Cannabis is not your high school high
My mother’s aneurysm left her with a brain injury. So it causes some behaviors and symptoms we’ve really never been able to find an answer for. She’s been on multiple medications to manage these symptoms and as I’m sure you can guess, most have side effects including sedation. But we didn’t want my mom sedated. We wanted her to be awake and able to interact with us in her own way (many people ask, and yes, she knows who we are as she does not have classic dementia). Her dosages of meds continued to increase to control her (increasing) agitation and restlessness. And with that, came more sleeping, less eating, less interaction. So we began experimenting with cannabis. The first day we gave her a dose of the oil, within 30 minutes her entire demeanor changed. And soon it gave way to smiles. And laughter. And giggling. And yes, the munchies. We’ve tried oils (dripped into her mouth) and patches. We recently discontinued all of the synthetic medications and replaced them with cannabis. If you’re lucky enough to live in a state where medical marijuana is legal, find a doctor who can prescribe it and at least try it.
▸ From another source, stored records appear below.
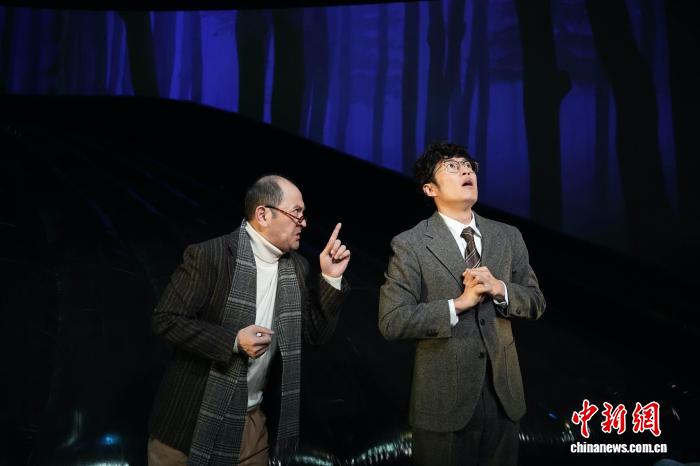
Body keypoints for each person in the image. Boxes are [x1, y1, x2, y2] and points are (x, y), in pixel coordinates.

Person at [148, 174, 350, 466]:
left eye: (304, 214)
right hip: (189, 423)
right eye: (296, 213)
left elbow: (314, 334)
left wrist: (330, 278)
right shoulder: (210, 256)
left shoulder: (298, 268)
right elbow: (165, 319)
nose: (303, 223)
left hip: (252, 422)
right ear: (263, 214)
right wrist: (232, 341)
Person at [378, 142, 545, 466]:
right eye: (452, 167)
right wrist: (457, 304)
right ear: (430, 189)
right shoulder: (410, 244)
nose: (465, 170)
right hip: (443, 404)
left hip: (504, 400)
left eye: (468, 165)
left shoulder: (508, 236)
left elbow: (536, 301)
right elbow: (392, 320)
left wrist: (500, 289)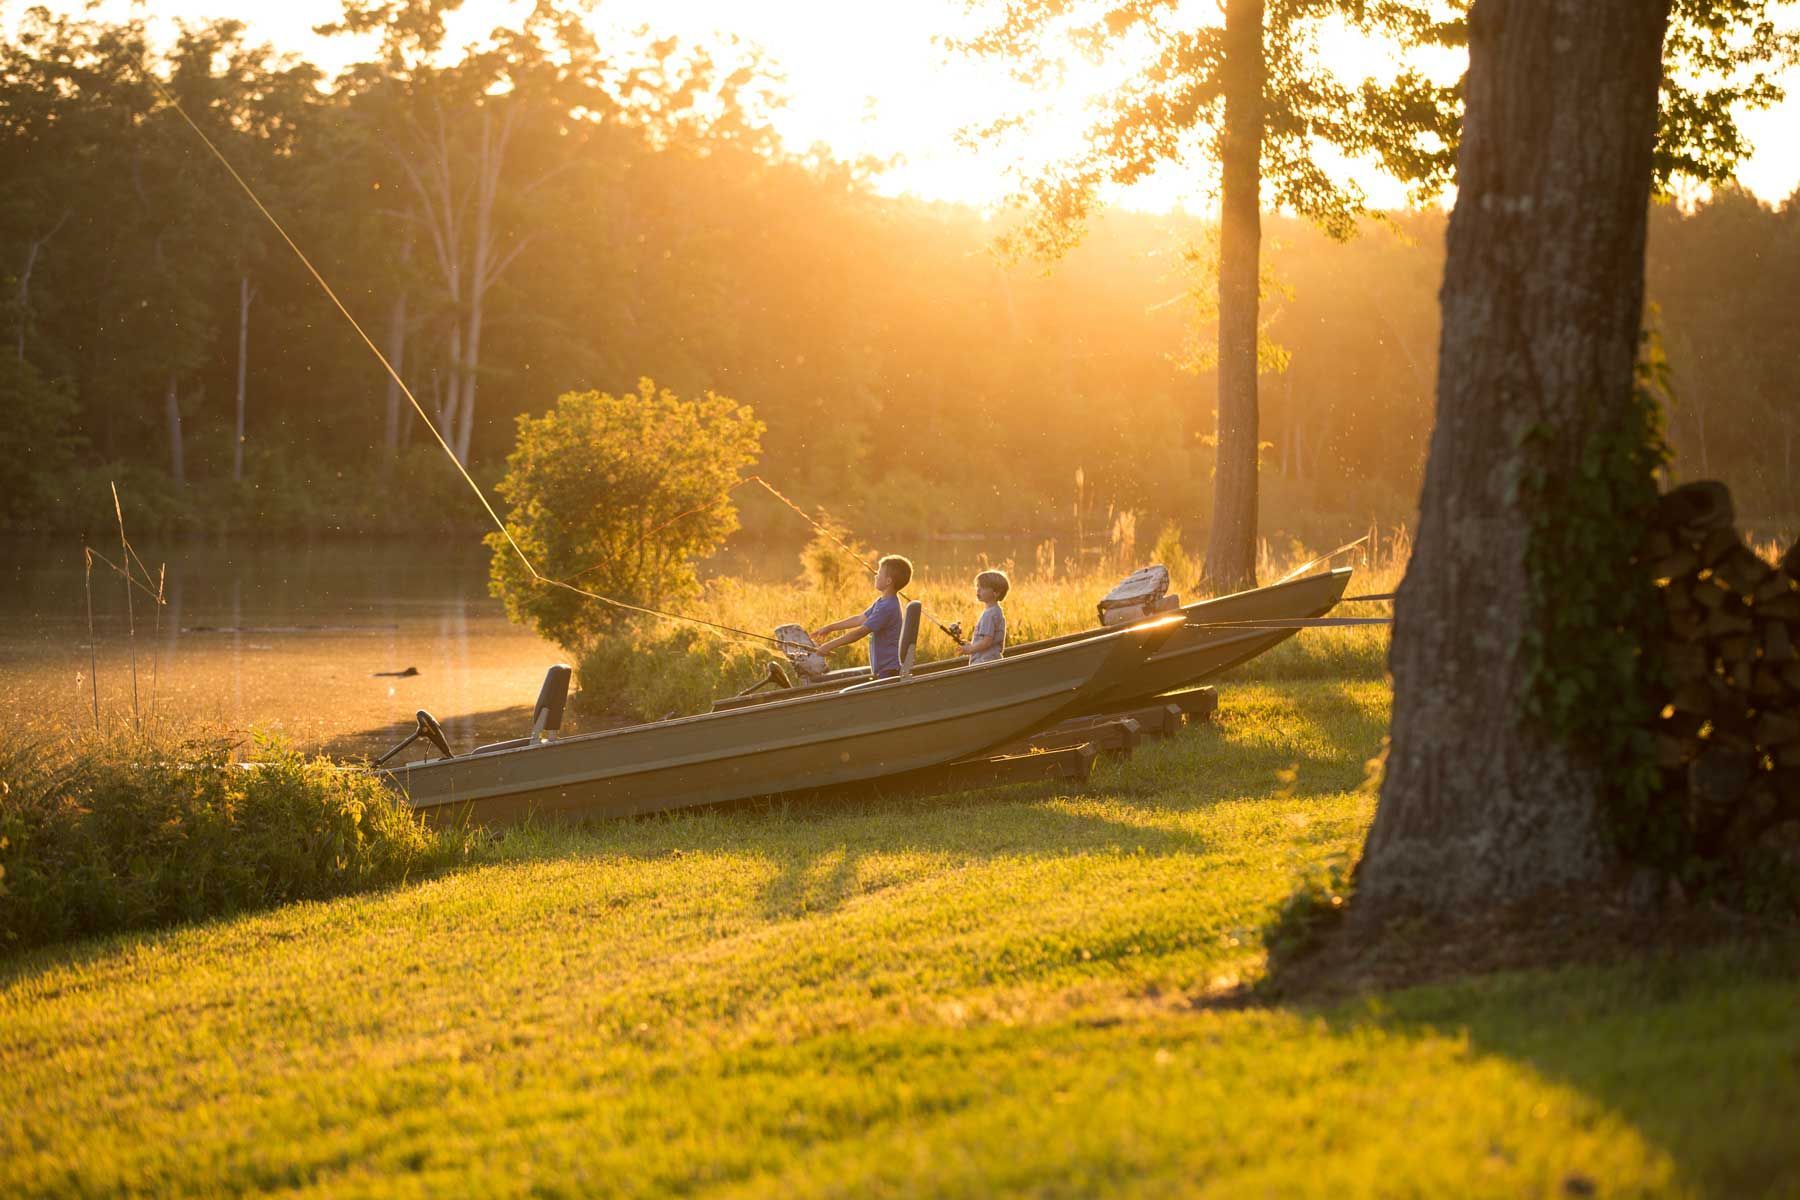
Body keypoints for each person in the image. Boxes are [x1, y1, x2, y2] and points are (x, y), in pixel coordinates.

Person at [812, 554, 912, 680]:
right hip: (884, 668)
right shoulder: (882, 601)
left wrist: (829, 645)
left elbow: (859, 633)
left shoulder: (888, 607)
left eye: (879, 573)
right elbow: (860, 619)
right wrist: (830, 628)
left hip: (889, 670)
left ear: (888, 581)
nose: (876, 575)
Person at [958, 569, 1008, 665]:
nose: (978, 590)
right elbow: (991, 641)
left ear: (996, 592)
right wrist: (971, 644)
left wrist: (970, 649)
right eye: (977, 587)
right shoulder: (998, 611)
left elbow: (986, 642)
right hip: (993, 659)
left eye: (983, 588)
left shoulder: (989, 615)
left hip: (983, 662)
Some ALFs are onboard and will administer it if prescribed by a doctor. Cannabis is simply an essential oil – just like lavender oil they diffuse in hospitals. You can choose from non-psychoactive CBD and psychoactive THC. We’ve found that a combination of both work best for my mom.
Don’t feel guilty
Sometimes, when I’m sitting home drinking a glass of wine or driving by the beach, I feel these pangs of guilt that my mom can’t do these things anymore. I’m sad that I can’t take her to a spa and treat her to a facial – one of our regular mother-daughter indulgences. She’ll never do many of the things she always enjoyed. I’d like to be able to offer the advice, “Don’t feel guilty,” but I can’t. It’s horrible that she’s living in a cell-like tiny room and her only escape is when someone wheels her outside for some fresh air. She’ll never see the beach again. She’ll never visit another spa. But we’re there for her virtually every day and we now relish the little things, like her recognition of The Andy Griffith Show opening music. Or seeing something in her brain click when I make her one of her favorite southern casseroles and she takes that first bite. Or when she laughs as my brother talks about how dirty her house is and that her dog needs a haircut. We now cherish the little reactions as we create new memories. Not memories of places, but memories of us.